Presiden Prancis Emmanuel Macron menunda perjalanan ke Jerman yang akan dimulai pada hari Minggu setelah malam keempat kerusuhan di kota-kota di seluruh Prancis ketika keluarga dan teman menguburkan remaja yang pembunuhan polisinya memicu kerusuhan.
Keluarga Nahel M, 17 tahun keturunan Aljazair dan Maroko yang ditembak oleh seorang petugas polisi saat berhenti lalu lintas pada hari Selasa, mengadakan pemakaman pribadi di sebuah masjid di Nanterre, pinggiran kota Paris.
Bentrokan kekerasan berlanjut pada Jumat malam, meskipun sekitar 45.000 petugas polisi dikerahkan didukung oleh kendaraan lapis baja ringan, dan jumlah polisi yang sama akan kembali turun ke jalan pada Sabtu malam, menurut kementerian dalam negeri.
Kementerian mengatakan di Twitter bahwa 1.311 orang telah ditangkap dalam semalam, dibandingkan dengan 875 orang pada malam sebelumnya, meskipun ditambahkan bahwa kekerasan itu “intensitasnya lebih rendah”.
Menteri Kehakiman Eric Dupont-Moretti mengatakan 30 persen dari mereka yang ditahan berusia di bawah 18 tahun.

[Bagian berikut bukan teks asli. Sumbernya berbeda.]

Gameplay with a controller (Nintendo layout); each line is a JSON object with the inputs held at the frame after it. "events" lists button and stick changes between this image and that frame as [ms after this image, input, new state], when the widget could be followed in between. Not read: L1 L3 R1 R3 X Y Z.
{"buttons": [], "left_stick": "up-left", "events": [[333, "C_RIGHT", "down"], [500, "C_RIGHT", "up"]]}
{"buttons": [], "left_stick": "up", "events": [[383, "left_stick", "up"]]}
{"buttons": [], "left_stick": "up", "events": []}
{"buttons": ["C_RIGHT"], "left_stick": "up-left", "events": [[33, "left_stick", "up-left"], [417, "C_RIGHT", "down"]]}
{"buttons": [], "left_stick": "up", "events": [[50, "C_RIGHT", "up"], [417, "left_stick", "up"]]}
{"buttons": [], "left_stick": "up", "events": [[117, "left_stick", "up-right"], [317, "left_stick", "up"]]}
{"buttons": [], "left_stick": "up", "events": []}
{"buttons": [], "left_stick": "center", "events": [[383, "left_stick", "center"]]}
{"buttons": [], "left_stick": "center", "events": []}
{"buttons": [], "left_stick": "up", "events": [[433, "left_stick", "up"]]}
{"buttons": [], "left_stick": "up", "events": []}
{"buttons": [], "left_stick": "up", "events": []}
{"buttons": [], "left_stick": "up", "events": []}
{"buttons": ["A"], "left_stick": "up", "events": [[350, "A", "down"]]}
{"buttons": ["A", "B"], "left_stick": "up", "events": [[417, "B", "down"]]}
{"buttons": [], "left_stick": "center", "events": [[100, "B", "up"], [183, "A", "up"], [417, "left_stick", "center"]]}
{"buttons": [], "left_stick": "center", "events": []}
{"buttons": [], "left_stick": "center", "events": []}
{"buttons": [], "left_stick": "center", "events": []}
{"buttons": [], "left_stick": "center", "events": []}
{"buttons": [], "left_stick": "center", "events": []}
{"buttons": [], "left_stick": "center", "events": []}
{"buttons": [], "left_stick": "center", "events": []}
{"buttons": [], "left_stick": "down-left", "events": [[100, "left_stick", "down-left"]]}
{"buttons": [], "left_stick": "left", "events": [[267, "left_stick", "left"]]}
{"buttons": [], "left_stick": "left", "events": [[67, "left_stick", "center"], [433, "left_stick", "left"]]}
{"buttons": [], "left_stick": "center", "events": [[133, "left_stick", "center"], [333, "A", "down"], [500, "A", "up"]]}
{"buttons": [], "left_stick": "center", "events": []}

Penjarahan dan kerusuhan terjadi di kota Lyon, Marseille dan Grenoble dengan sekelompok pemuda menjarah toko, membakar dan melempari petugas dengan proyektil.
Menteri Keuangan Bruno Le Maire mengatakan lebih dari 700 toko, supermarket, restoran dan cabang bank telah “dijarah, dijarah dan kadang-kadang bahkan dibakar habis” sejak Selasa.
Para perusuh di Marseille, kota terbesar kedua di Prancis, menjarah sebuah toko senjata dan mencuri senapan berburu tetapi tidak ada amunisi, kata polisi.
Walikota Marseille, Benoit Payan, meminta pemerintah untuk mengirim pasukan tambahan untuk mengatasi “penjarahan dan kekerasan” setelah tiga petugas polisi terluka ringan pada hari Sabtu.
Acara termasuk dua konser di Stade de France di pinggiran Paris telah dibatalkan, sementara rumah mode milik LVMH Celine membatalkan pertunjukan pakaian pria 2024 pada hari Minggu, menurut Women’s Wear Daily.
Penyelenggara Tour de France mengatakan mereka siap beradaptasi dengan situasi apa pun saat balapan sepeda memasuki negara itu dari Spanyol pada Senin.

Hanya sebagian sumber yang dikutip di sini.